(DOCUMENT SECTION Opens)
HeroWear Raises $5M to Scale Its Back-Saving Exoskeleton Technology for Workers
Nashville-based HeroWear has closed a $5 million Series A funding round to accelerate production and sales of its Apex exosuit — a lightweight, passive exoskeleton designed to reduce back and shoulder strain for workers in warehouse, logistics, and manufacturing environments. The round was led by a group of investors with backgrounds in industrial technology and occupational health, with participation from Tennessee-based angel investors and the Tennessee Valley Authority’s Economic Development fund.

The Apex exosuit is the product of years of research at Vanderbilt University, where HeroWear’s founders developed the underlying biomechanics technology before spinning the company out in 2019. Unlike powered exoskeletons that rely on motors and batteries, the Apex uses elastic energy storage — essentially sophisticated springs — to assist the body’s natural movement during lifting, bending, and reaching tasks. The result is a device that weighs under three pounds, requires no charging, and can be put on and taken off in under 30 seconds.
Early commercial deployments at logistics companies have produced measurable results: a pilot program at a major distribution center recorded a 40% reduction in back strain events during a six-month trial, with worker satisfaction scores significantly higher for the assisted cohort. These numbers are what attracted the Series A investors — the product works, and the insurance industry is increasingly willing to fund preventive equipment when the injury cost data supports the investment.
(DOCUMENT SECTION Closes)
#### [PROMPT 1]
In two sentences, what does the HeroWear funding article report?
#### [PROMPT 2]
Could you go on with the HeroWear funding article from where it stops?
The items after this point come from a separate source.
(SUPPLIED MATERIAL Opens)
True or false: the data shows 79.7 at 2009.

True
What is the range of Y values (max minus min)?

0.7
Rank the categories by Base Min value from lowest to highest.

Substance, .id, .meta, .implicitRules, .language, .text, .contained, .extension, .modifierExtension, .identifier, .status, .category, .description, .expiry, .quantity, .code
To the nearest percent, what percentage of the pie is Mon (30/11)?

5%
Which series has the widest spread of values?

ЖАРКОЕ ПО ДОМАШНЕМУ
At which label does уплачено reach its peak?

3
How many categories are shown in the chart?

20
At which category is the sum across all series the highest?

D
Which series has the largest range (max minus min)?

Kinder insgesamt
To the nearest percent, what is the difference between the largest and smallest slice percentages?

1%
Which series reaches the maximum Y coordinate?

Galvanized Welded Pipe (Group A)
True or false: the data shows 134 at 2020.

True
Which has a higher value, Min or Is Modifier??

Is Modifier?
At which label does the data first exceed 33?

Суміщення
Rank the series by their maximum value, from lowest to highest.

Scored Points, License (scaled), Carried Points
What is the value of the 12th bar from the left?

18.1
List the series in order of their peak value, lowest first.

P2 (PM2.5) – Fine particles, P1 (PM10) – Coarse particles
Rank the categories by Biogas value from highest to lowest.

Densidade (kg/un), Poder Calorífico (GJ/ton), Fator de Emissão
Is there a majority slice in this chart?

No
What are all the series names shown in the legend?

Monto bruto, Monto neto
(SUPPLIED MATERIAL Closes)
#### [TASK ANSWER 1]
Nashville-based HeroWear has closed a $5 million Series A round to speed up production and sales of its Apex exosuit, a lightweight, passive exoskeleton that reduces back and shoulder strain for workers in warehouse, logistics, and manufacturing settings. Built on research from Vanderbilt University, the Apex relies on elastic energy storage instead of motors and batteries, and a pilot at a major distribution center recorded a 40% reduction in back strain events over six months.

#### [TASK ANSWER 2]
The $5 million will primarily fund manufacturing scale-up and the sales team needed to pursue enterprise accounts. HeroWear’s target market — distribution centers, warehouses, construction sites, and healthcare facilities where workers do significant physical labor — is enormous, and the company is competing against both powered exoskeleton makers and the entrenched inertia of companies that haven’t historically thought about wearable technology as a worker safety tool.
Nashville’s presence is meaningful here. The city’s strong healthcare and university connections provided the research foundation; its growing tech ecosystem provides the commercial infrastructure; and its geographic centrality makes it easy to reach the logistics and distribution facilities that are HeroWear’s primary target customers.